- Education: Masters Degree
- Alma mater: Stockholm School of Economics in Riga, University of Warwick & University of Virginia
- Occupation: Economist

= Elina Ribakova =

Latvian-born economist

Elina Ribakova is an economist with expertise in economic statecraft, sanctions, the Russian economy, and macro-financial matters. She is affiliated with Bruegel in Brussels, the Kyiv School of Economics in Kyiv, and the Peterson Institute for International Economics in Washington DC. She has been a senior adjunct fellow at the Center for a New American Security (2020–23) and a research fellow at the London School of Economics (2015–17).

==Education ==

Ribakova holds a BSc in Economics and Business from the Stockholm School of Economics in Riga, and an MSc in economics from the University of Warwick, where she was the sole recipient of the Shiv Nath Prize in her year, and an MSc in Data Science from the University of Virginia.

== Career ==
Since 2023, she has been Director of the International Affairs Program and Vice President for Foreign Policy at the Kyiv School of Economics, and a nonresident fellow at the Peterson Institute for International Economics and Bruegel.
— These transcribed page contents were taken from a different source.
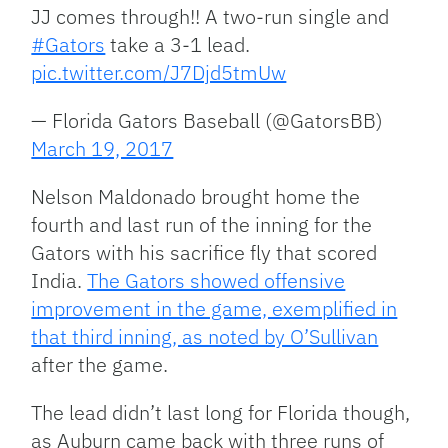
JJ comes through!! A two-run single and
#Gators
take a 3-1 lead.
pic.twitter.com/J7Djd5tmUw
— Florida Gators Baseball (@GatorsBB)
March 19, 2017
Nelson Maldonado brought home the
fourth and last run of the inning for the
Gators with his sacrifice fly that scored
India.
The Gators showed offensive
improvement in the game, exemplified in
that third inning, as noted by O’Sullivan
after the game.
The lead didn’t last long for Florida though,
as Auburn came back with three runs of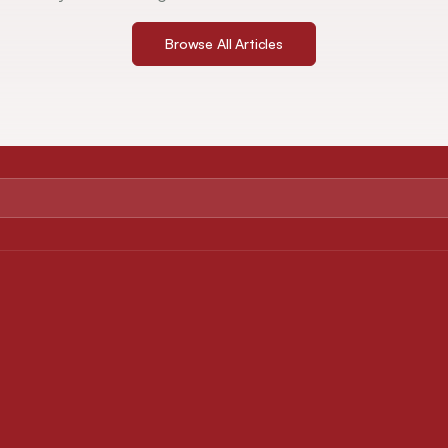
Browse All Articles
ABOUT
FOR AUTHORS
About Journal
Instruction for Authors
Editorial Board
Article Processing Charges
Privacy Policy
Downloads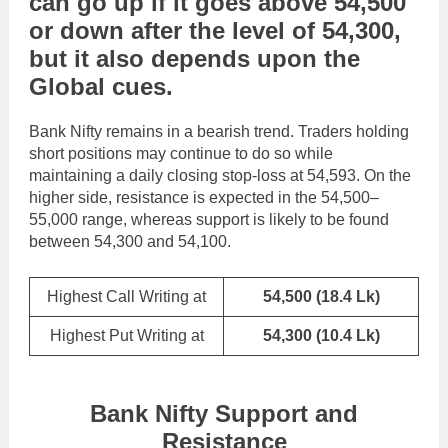
can go
up
if it goes above
54,500
or
down
after the level of
54,300
,
but it also depends upon the
Global cues
.
Bank Nifty remains in a bearish trend. Traders holding
short positions may continue to do so while
maintaining a daily closing stop-loss at 54,593. On the
higher side, resistance is expected in the 54,500–
55,000 range, whereas support is likely to be found
between 54,300 and 54,100.
Highest Call Writing at
54,500
(18.4 Lk)
Highest Put Writing at
54,300
(10.4 Lk)
Bank Nifty Support and
Resistance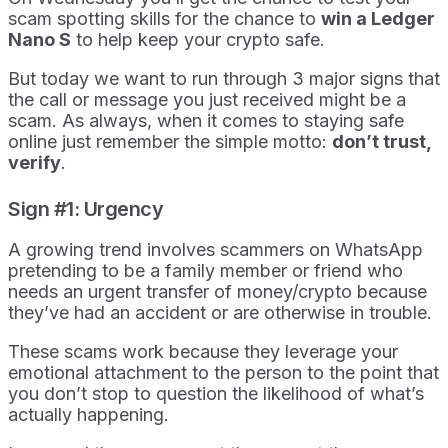
scam spotting skills for the chance to
win a Ledger
Nano S
to help keep your crypto safe.
But today we want to run through 3 major signs that
the call or message you just received might be a
scam. As always, when it comes to staying safe
online just remember the simple motto:
don’t trust,
verify
.
Sign #1: Urgency
A growing trend involves scammers on WhatsApp
pretending to be a family member or friend who
needs an urgent transfer of money/crypto because
they’ve had an accident or are otherwise in trouble.
These scams work because they leverage your
emotional attachment to the person to the point that
you don’t stop to question the likelihood of what’s
actually happening.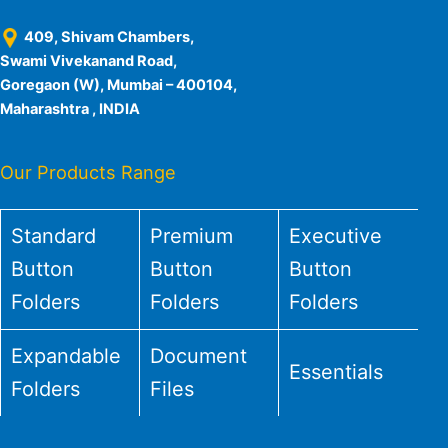
409, Shivam Chambers,
Swami Vivekanand Road,
Goregaon (W), Mumbai – 400104,
Maharashtra , INDIA
Our Products Range
Standard
Premium
Executive
Button
Button
Button
Folders
Folders
Folders
Expandable
Document
Essentials
Folders
Files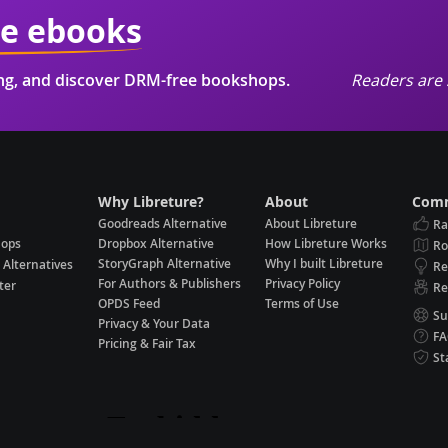
ie ebooks
ing, and discover DRM-free bookshops.
Readers are 
Why Libreture?
About
Comm
Goodreads Alternative
About Libreture
Ra
hops
Dropbox Alternative
How Libreture Works
R
StoryGraph Alternative
Why I built Libreture
 Alternatives
Re
For Authors & Publishers
Privacy Policy
ter
Re
OPDS Feed
Terms of Use
Su
Privacy & Your Data
F
Pricing & Fair Tax
St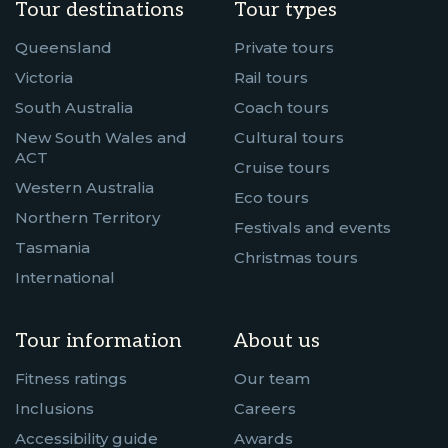
Tour destinations
Tour types
Queensland
Private tours
Victoria
Rail tours
South Australia
Coach tours
New South Wales and
Cultural tours
ACT
Cruise tours
Western Australia
Eco tours
Northern Territory
Festivals and events
Tasmania
Christmas tours
International
Tour information
About us
Fitness ratings
Our team
Inclusions
Careers
Accessibility guide
Awards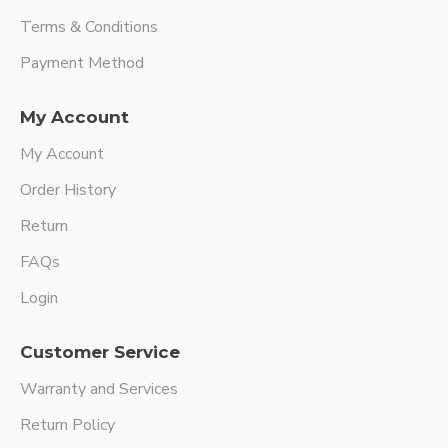
Terms & Conditions
Payment Method
My Account
My Account
Order History
Return
FAQs
Login
Customer Service
Warranty and Services
Return Policy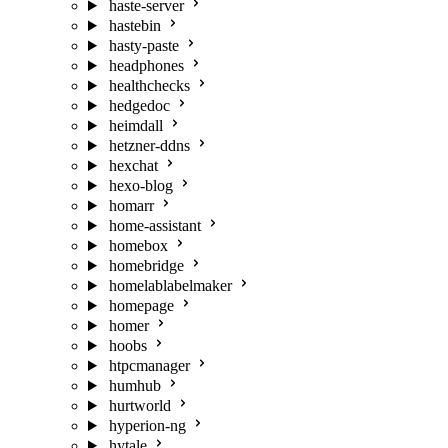
haste-server
hastebin
hasty-paste
headphones
healthchecks
hedgedoc
heimdall
hetzner-ddns
hexchat
hexo-blog
homarr
home-assistant
homebox
homebridge
homelablabelmaker
homepage
homer
hoobs
htpcmanager
humhub
hurtworld
hyperion-ng
hytale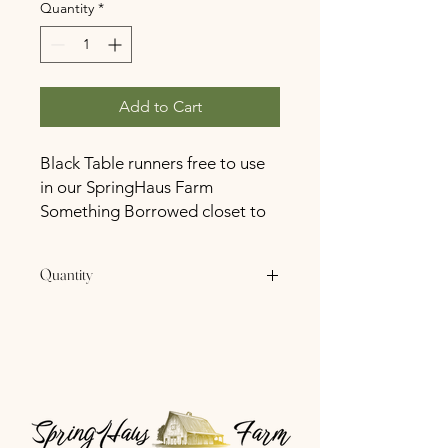
Quantity
*
Add to Cart
Black Table runners free to use
in our SpringHaus Farm
Something Borrowed closet to
all SpringHaus Farm Booked
Couples.
Quantity
20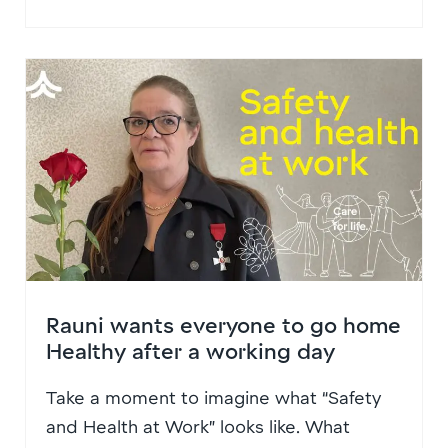
Rauni wants everyone to go home
Healthy after a working day
Take a moment to imagine what “Safety
and Health at Work” looks like. What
Elina Ribakova is a prominent economist with over 25 years of experience in financial markets, specializing in economic statecraft, sanctions, and macro-financial issues. Her research delves into global markets and economic sovereignty, examining how economic policies intersect with geopolitical dynamics. Ribakova has contributed to discussions on the economic implications of sanctions, particularly in relation to the Russian economy, including by testifying to the US Congress.

From 2019 to 2023, she was the Deputy Chief Economist at the Institute of International Finance (IIF) in Washington DC. Ribakova was responsible for global macroeconomic and financial markets analysis for developed and emerging markets. She managed a team of economists.

From 1999 to 2008, she worked at the International Monetary Fund, focusing on issues of financial stability, crisis resolution, fiscal policy in commodity-producing countries, and determinants of foreign direct investment (FDI). She then worked in financial sector firms including Citigroup (2008–2013), Avantium Investment Management (2013–2014), Amundi (2014–2015), and Deutsche Bank (2016–2018).

She was a visiting fellow at the Institute of Global Affairs (IGA) at the London School of Economics and Political Science (2015–2017), contributing to the Rethinking Global Finance and Global Migration initiatives, and at Bruegel from 2018. She has also been a Foreign Policy Interrupted Fellow, holder of a Chevening Scholarship, and Open Society Foundations alumna.

Ribakova is a seasoned public speaker. She has participated in and led multiple panels with leading academics, policymakers, and C-level executives. She frequently collaborates with CNN, BBC, Bloomberg, Reuters and Reuters TV, CNBC, and NPR. She is often quoted by and contributes op-eds to several global media, including the New York Times, Wall Street Journal., Financial Times, Washington Post, The Guardian, Le Monde, El Pais, and several other media outlets.